● Aim of the task
Look below for the line that contains "2: (122, 120)", then copy it and each following line exactly, through and including the line that contains "23: (123, 122)".

Keypoint correspondence data:
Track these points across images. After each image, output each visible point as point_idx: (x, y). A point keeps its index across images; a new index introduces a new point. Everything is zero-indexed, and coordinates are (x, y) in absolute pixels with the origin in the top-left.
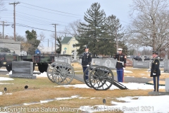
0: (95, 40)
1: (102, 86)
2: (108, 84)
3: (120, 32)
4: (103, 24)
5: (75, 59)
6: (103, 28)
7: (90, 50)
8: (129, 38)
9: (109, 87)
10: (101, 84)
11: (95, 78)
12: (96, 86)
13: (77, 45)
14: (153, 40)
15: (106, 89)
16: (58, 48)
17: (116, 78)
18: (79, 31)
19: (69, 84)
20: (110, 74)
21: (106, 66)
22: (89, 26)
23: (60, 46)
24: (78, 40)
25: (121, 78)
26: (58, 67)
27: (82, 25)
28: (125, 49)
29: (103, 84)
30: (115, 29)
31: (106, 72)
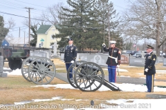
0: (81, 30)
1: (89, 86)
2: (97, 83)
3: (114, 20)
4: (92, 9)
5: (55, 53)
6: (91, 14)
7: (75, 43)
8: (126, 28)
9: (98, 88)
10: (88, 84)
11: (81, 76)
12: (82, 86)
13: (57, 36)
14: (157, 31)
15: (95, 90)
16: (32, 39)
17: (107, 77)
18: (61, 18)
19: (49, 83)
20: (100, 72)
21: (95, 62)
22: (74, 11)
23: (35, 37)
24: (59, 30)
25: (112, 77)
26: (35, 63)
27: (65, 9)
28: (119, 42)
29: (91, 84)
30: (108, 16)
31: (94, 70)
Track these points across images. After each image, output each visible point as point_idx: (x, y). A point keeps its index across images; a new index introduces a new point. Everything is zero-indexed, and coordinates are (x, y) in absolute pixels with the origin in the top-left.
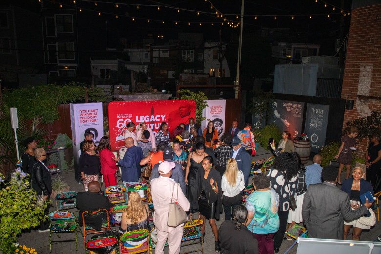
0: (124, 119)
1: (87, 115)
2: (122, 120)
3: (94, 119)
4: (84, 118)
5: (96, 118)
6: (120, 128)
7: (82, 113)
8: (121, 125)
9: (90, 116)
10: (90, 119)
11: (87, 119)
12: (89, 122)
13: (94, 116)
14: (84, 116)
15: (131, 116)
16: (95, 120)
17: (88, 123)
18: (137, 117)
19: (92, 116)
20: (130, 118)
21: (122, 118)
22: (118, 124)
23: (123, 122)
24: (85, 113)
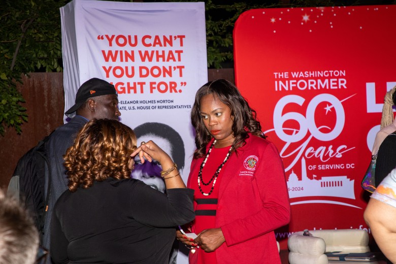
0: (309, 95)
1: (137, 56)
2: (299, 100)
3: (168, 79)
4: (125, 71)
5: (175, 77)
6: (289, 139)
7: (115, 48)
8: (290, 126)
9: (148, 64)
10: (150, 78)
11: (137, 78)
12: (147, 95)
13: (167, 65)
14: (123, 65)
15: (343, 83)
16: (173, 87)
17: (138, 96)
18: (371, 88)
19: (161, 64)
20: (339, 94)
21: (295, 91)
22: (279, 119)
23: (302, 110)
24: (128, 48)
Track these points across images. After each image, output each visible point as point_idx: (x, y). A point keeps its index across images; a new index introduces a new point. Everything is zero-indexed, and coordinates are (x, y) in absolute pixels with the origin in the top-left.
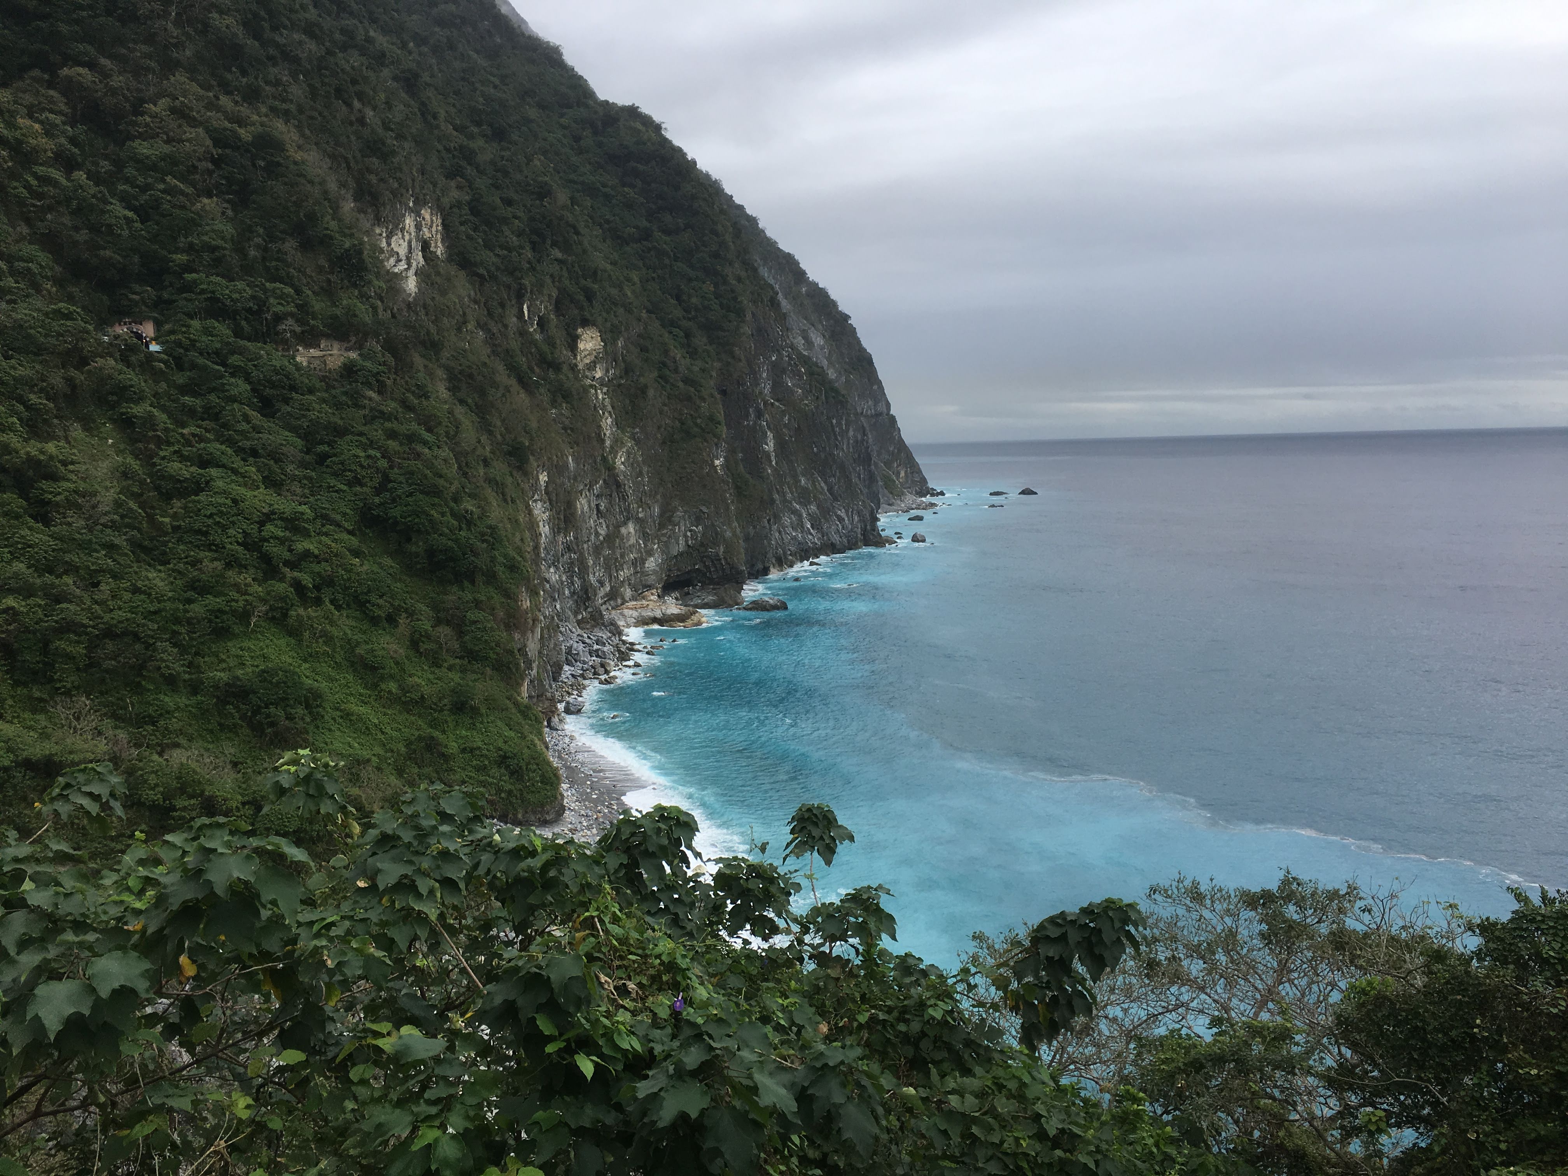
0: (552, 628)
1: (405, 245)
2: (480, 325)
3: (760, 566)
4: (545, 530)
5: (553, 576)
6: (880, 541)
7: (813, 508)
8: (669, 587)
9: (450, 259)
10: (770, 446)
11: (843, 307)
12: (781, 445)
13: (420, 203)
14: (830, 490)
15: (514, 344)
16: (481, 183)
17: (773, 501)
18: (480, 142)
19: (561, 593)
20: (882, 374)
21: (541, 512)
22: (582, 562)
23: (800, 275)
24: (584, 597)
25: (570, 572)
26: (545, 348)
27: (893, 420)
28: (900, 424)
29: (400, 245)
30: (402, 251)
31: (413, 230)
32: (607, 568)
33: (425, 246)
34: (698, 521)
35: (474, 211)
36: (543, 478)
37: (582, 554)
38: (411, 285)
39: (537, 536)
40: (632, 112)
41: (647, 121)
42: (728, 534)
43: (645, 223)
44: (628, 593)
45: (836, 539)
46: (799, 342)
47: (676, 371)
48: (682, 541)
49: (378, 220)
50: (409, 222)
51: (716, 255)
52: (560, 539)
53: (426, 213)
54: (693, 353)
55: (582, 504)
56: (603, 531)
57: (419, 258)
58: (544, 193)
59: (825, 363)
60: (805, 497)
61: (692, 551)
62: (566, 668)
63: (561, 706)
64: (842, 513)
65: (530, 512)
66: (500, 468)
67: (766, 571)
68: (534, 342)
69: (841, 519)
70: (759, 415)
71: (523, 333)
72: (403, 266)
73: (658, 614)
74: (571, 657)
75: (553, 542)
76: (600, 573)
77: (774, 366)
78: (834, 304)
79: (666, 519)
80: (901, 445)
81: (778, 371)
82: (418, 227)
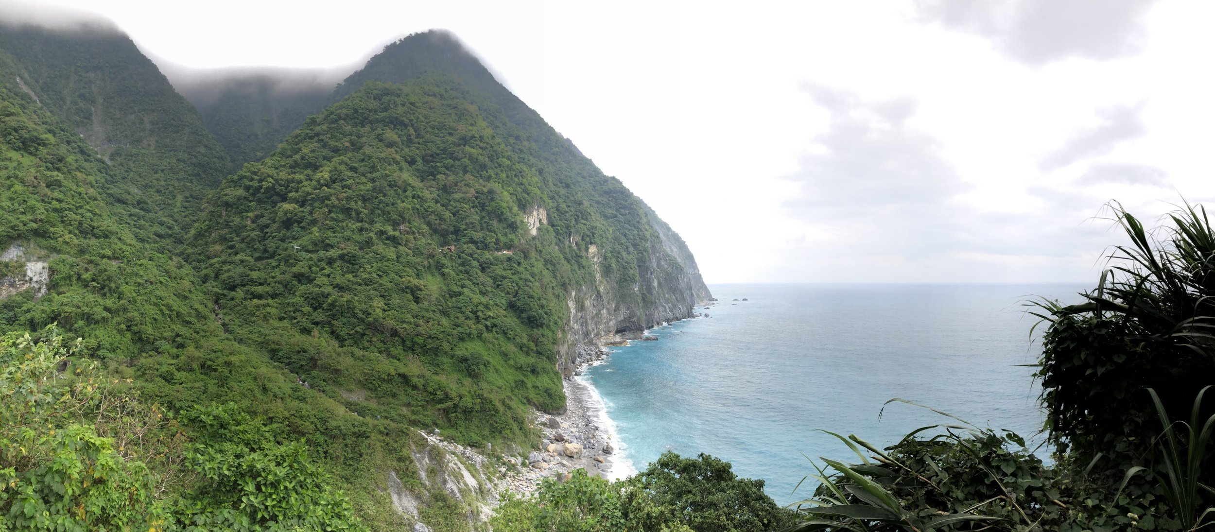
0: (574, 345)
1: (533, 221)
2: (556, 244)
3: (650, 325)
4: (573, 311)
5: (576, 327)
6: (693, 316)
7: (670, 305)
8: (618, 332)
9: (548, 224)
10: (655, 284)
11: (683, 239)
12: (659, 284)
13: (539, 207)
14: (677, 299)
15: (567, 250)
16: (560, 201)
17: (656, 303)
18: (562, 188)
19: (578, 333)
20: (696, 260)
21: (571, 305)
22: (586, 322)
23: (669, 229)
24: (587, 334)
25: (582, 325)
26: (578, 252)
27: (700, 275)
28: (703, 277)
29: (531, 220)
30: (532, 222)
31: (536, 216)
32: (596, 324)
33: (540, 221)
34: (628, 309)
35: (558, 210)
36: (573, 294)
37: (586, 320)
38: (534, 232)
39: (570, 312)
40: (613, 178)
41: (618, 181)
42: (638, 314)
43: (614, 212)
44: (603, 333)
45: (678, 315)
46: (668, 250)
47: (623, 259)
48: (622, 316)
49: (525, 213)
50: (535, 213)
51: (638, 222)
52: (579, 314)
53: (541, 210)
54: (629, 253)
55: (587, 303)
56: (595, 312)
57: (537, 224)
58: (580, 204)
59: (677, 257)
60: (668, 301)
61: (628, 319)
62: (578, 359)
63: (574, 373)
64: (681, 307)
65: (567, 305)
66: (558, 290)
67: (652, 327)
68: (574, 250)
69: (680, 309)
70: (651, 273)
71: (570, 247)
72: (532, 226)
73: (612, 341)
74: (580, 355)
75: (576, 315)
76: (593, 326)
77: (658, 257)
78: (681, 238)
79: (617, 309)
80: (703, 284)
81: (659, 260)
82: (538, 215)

● Task answer
2: (122, 120)
3: (94, 119)
4: (84, 118)
5: (96, 118)
6: (120, 128)
7: (82, 113)
8: (121, 125)
9: (90, 116)
10: (90, 119)
11: (87, 119)
12: (89, 122)
13: (94, 116)
14: (84, 116)
15: (131, 116)
16: (95, 120)
17: (88, 123)
18: (137, 117)
19: (92, 116)
20: (130, 118)
21: (122, 118)
22: (118, 124)
23: (123, 122)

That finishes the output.